Duchenne muscular dystrophy is progressive, care is often compromised due to the lack of effective treatment and supportive care. Evolution in the knowledge about disease has changed the natural history of the disease. Early diagnosis and interventions have prolonged survival. A lack of comprehensive care for patients living with disease is directly associated with a compromised quality of life for patients and their caregivers. The disease also has a huge economic impact on families as its treatment requires substantial direct, indirect and informal care costs. There is an urgent need to develop an effective patient-centered care model (PCC), in low- and middle-income countries (LMIC) to improve the QoL of affected families.

Objective:

The study presents a protocol developed to evaluate the PCC model for children with DMD and to improve quality of life and reduce economic burden on the affected patients and their families.

Methods:

The present study is a Quasi-experimental study, in which 70 families with 5–15-year-old boys with DMD registered at Pediatric Neurology Clinic, in a tertiary care center and under regular follow-up would be enrolled consecutively as per footfall. Intervention would be based on PCC model individualized by the intervention team. The total duration of the study would be 18 months, comprising two phases of 6 months each. Six months would be expected period for patient enrolment. First phase, patients will be observed for routine hospital care. Second phase, intervention will be given. First primary outcome would be change in mean scores of QoL of both patients and caregivers in phase 1 and phase 2. The second, outcome would be to assess change in economic impact in terms of out-of-pocket (OOP) expenditure. Apart from the outcomes listed above a PCC model i.e. Comprehensive DMD -Telecare Model would also be developed. Model would include teleconsultation as one of its key components to reduce patient physical visits Teleconsultation would be especially beneficial for non-ambulatory patients.

Results:

Study is ongoing and expected to be completed by March 2023.

Conclusions:

In addition, to sever physical impairment, the disease also has a socio-economic and psychological impact.
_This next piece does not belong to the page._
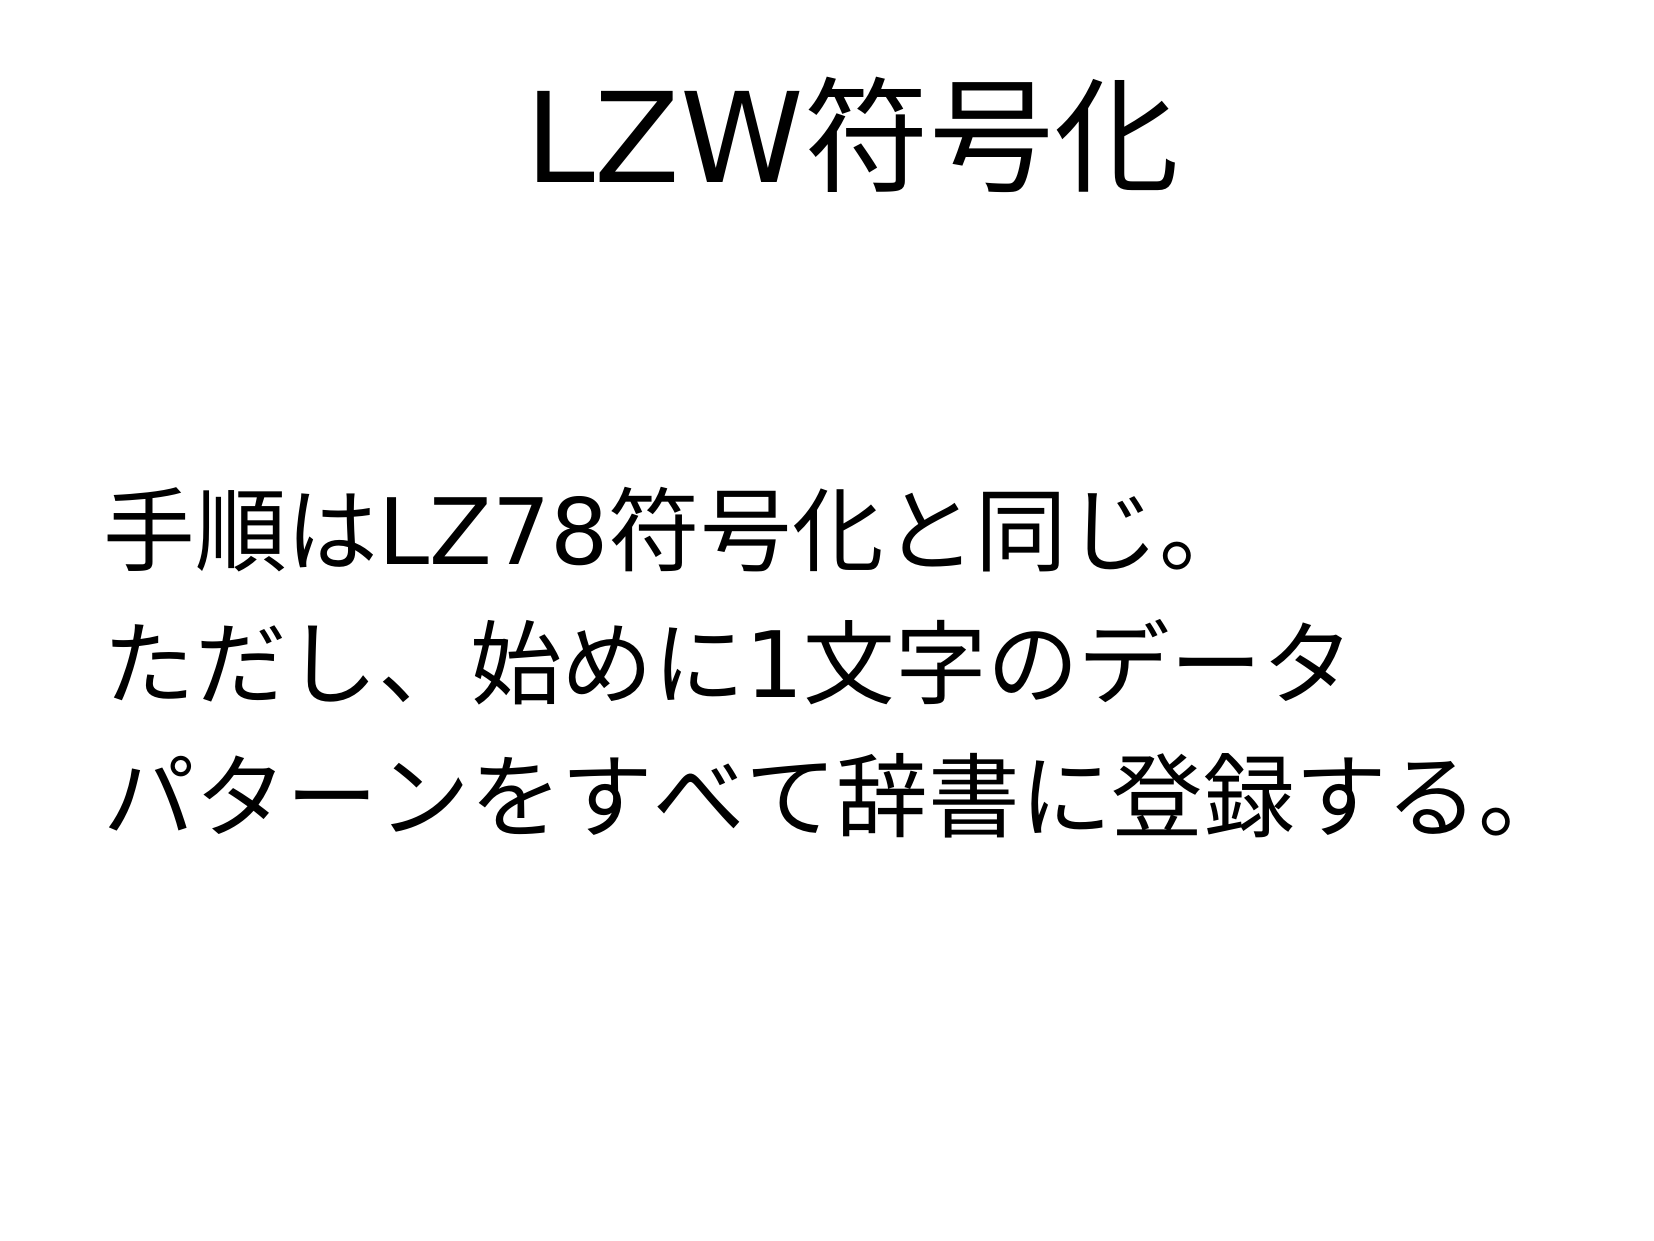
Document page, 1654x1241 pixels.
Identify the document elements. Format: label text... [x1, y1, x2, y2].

text_box LZW符号化 [88, 29, 1595, 191]
text_box 手順はLZ78符号化と同じ。 ただし、始めに1文字のデータ パターンをすべて辞書に登録する。 [88, 236, 1595, 741]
This study is expected to provide evidence whether a multi-component, patient-centric intervention could reduce the economic burden on families and improve their QoL. Public health significance DMD still remains an orphan disease. The study might guide policymakers and health professionals, in India, and other LMIC to facilitate a comprehensive program for overall care of patients living with DMD. The disability is not merely an individual impairment but more so a social phenomenon. This “care” approach will generate awareness in society. Later, acceptance of the illness and the affected families. The economic impact of a rare disease is a important consideration to formulate or evaluate any health policy or intervention related to new treatments and financial support schemes. Clinical Trial: CTRI/2021/06/034274.